People want to see a movie, but now, in spite of weeks of marketing alerting them to the film’s release, they can’t, because they only had a seven-day timeframe to do so. Theater owners desperately want to keep the film playing, especially since, between Black Panther: Wakanda Forever’s release several weeks ago and Avatar: The Way of the Water’s opening in the middle of December, there are weeks without a major release with hit potential. Glass Onion would be the perfect movie to keep the box office booming during that doldrum.
The future we all feel is inevitable seems to be arriving quicker than expected, when there’s going to be just two kinds of movies: ones released on streamers like Netflix, and Marvel films in theaters. That’s a major bummer. It shouldn’t be only superhero movies that are keeping cinemas’ lights on and doors open. But when even something like a Knives Out sequel is saving itself for streaming, then that’s the situation we’ll soon be in.
And we lose something when that happens. Adult dramas that used to be major box-office players—movies like Terms of Endearment or Erin Brockovich—will stop being made. Inclusive, diverse stories will stop being made. (Look at the Bros discourse for more on that.) That’s not just a blight on the film industry, but on our culture, which looks to the screen and the stories on it to guide us and change us.
As for the films on the streamers themselves, even the good ones will suffer. I’m so glad I saw Glass Onion in a theater because, if I had waited for it to be on streaming, I probably wouldn’t have thought it was good. I certainly wouldn’t have enjoyed it as much.

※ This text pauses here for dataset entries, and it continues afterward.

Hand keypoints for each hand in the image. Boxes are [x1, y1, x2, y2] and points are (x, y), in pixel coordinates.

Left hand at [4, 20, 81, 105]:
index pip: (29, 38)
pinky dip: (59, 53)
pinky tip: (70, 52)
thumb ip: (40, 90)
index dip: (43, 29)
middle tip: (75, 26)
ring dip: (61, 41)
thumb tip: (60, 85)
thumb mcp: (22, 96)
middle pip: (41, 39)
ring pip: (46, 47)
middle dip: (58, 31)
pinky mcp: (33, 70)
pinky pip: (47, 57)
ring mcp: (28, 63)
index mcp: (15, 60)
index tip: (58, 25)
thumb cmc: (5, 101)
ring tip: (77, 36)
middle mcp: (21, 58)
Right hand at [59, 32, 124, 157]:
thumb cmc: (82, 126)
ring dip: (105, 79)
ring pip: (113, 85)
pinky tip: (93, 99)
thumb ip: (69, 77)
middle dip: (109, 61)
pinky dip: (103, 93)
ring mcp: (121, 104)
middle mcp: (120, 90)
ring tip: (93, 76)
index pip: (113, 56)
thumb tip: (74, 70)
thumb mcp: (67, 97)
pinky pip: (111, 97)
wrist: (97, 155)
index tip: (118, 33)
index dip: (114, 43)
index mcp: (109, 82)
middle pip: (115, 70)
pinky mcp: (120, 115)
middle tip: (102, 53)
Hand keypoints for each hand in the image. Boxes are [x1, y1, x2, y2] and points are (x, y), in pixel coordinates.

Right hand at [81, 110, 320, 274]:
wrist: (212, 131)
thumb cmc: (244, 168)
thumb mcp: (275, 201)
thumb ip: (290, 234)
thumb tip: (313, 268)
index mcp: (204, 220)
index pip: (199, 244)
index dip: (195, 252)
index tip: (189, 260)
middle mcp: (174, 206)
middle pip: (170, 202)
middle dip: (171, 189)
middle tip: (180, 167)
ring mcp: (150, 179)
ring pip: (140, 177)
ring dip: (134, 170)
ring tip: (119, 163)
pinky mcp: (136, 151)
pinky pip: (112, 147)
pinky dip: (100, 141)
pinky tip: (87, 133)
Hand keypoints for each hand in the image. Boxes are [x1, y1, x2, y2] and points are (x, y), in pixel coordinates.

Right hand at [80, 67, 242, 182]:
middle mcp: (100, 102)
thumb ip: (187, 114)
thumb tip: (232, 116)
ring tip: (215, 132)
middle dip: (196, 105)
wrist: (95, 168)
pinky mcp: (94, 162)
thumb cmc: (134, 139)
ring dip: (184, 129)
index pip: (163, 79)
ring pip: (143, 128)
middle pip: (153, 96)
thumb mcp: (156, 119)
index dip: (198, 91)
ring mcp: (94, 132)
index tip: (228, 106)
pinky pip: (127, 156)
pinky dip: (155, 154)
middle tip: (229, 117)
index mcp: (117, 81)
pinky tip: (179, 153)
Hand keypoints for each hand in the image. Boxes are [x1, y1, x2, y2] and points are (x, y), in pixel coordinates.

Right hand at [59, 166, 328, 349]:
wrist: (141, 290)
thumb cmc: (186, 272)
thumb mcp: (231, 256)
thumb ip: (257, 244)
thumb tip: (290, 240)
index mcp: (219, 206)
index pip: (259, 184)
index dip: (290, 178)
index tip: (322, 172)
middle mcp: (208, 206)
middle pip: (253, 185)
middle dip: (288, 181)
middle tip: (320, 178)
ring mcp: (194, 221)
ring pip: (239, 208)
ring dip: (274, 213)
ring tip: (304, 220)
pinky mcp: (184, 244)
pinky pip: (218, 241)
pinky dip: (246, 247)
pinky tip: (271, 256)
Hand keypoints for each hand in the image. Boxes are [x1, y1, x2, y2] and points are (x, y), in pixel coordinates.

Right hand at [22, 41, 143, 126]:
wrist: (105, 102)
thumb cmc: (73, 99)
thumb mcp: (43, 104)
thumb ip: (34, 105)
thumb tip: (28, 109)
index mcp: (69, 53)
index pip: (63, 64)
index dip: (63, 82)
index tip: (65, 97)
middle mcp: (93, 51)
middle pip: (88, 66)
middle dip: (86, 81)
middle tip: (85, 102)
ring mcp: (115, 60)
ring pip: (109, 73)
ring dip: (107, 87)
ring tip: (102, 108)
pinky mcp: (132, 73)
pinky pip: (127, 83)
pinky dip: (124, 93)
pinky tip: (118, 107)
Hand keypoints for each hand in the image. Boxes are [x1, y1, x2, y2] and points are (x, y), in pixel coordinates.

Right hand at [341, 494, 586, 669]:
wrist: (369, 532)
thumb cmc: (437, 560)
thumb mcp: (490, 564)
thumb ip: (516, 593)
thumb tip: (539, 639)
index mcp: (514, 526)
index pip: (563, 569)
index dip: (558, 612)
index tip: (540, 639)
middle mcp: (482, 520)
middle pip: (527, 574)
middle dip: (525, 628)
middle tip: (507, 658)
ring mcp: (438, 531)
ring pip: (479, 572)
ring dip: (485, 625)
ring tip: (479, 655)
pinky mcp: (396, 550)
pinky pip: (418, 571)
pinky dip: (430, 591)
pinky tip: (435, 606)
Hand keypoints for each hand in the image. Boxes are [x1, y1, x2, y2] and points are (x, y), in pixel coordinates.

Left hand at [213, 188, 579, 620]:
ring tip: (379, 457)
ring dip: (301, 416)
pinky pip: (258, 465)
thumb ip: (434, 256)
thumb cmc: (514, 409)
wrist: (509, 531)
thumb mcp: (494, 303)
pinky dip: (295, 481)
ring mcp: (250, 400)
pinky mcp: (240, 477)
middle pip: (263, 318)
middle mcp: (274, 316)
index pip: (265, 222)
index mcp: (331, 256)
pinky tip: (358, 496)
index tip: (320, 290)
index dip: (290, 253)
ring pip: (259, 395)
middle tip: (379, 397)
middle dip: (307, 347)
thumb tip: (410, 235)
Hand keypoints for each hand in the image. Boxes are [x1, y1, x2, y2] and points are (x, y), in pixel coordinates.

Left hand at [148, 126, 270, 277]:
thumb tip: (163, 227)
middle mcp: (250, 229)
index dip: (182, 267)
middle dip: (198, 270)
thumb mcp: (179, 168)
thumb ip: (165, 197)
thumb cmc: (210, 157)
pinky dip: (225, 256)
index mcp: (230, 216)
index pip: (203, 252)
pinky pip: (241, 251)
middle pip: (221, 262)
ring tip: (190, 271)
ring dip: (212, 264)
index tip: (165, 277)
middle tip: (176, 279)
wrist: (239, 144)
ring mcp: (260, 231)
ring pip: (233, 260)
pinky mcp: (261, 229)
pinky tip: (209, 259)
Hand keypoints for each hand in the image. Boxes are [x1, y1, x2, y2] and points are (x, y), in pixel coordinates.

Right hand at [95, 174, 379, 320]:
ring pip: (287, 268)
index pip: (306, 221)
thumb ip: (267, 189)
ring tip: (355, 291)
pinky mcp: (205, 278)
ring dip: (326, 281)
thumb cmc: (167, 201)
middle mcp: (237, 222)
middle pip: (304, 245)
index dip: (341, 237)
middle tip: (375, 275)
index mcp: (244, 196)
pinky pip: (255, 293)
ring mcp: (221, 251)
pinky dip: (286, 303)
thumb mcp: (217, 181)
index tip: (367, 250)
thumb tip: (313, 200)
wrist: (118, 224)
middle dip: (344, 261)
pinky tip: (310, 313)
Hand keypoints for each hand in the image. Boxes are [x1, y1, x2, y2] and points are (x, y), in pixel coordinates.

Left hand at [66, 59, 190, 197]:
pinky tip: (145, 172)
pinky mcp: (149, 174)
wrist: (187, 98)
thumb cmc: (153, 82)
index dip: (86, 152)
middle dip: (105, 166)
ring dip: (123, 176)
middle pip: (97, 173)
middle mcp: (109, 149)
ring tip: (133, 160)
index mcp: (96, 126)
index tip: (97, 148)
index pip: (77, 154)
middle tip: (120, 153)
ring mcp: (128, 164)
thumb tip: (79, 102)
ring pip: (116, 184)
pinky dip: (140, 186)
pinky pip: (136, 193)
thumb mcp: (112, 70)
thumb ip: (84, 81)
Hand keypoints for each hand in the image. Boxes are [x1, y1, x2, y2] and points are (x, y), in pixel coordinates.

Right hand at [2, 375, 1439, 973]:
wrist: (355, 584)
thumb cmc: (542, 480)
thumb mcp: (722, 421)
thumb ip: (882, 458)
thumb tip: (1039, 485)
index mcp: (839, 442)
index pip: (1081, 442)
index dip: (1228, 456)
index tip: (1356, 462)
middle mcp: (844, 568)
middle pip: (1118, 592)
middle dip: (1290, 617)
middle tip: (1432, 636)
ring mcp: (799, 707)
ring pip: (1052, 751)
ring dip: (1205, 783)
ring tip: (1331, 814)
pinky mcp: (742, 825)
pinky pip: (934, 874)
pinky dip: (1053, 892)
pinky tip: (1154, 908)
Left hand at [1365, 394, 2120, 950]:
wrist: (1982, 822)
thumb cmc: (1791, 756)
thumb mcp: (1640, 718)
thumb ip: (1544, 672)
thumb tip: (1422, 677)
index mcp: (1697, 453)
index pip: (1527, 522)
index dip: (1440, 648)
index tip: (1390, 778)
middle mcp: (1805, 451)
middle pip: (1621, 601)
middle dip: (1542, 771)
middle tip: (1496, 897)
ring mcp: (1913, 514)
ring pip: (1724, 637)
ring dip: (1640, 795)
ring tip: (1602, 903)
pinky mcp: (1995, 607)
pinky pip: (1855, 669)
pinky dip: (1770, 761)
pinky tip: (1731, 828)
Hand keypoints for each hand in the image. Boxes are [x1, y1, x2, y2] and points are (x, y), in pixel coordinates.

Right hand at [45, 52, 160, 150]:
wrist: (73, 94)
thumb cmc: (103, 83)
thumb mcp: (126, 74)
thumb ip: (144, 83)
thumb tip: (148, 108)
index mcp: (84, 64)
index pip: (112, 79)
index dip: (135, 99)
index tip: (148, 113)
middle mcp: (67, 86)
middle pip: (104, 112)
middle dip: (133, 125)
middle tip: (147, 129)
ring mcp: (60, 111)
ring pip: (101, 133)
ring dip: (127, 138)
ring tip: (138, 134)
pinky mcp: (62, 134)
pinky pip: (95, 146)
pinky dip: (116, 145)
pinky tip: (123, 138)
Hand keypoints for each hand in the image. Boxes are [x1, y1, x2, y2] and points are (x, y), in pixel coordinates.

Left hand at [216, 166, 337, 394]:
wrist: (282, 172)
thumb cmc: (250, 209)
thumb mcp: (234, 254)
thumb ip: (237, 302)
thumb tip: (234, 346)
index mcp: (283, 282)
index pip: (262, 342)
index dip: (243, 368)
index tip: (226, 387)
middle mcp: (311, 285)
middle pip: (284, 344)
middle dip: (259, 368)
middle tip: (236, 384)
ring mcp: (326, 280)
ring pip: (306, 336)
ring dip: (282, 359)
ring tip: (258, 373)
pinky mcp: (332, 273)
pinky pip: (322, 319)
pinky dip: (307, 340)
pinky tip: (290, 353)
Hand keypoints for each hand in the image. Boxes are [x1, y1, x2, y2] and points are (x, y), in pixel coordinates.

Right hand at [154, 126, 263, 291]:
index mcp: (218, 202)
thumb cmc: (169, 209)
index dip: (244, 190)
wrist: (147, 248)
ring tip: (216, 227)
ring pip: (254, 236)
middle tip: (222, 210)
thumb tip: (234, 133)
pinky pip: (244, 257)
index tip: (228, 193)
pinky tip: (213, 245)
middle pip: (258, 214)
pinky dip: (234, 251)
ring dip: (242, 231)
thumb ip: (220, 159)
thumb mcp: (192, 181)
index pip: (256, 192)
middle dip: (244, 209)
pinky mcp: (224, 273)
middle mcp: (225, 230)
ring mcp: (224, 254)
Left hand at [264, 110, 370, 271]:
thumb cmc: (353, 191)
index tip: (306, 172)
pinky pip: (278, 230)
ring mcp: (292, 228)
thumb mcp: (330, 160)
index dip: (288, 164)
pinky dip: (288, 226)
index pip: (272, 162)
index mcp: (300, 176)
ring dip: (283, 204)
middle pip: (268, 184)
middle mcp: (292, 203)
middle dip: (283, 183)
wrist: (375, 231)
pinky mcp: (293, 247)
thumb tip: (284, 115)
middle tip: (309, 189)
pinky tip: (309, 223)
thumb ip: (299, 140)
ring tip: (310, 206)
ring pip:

I would have been folding laundry or scrolling through Instagram. When a major twist is revealed involving Janelle Monáe’s character, I would have missed out on the chorus of gasps from fellow moviegoers. I would have missed several of the hidden-in-plain-sight clues that all pay off as the mystery is solved at the end. I would not have experienced the spiritual joining of arms that was a crowd of people delighting together in Kate Hudson being so damn good in this movie.
The fun of Glass Onion is the theatrical experience. We should all be watching it together, then coming home and pulling up videos of Kate Hudson singing “Cinema Italiano” in Nine on YouTube and agreeing that we didn’t give her enough credit then. Instead we’ll be sitting in a cloud of our own farts playing Candy Crush while the movie streams in the background, completely missing out on the Hudsonaissance. Kate deserves better. We all deserve better.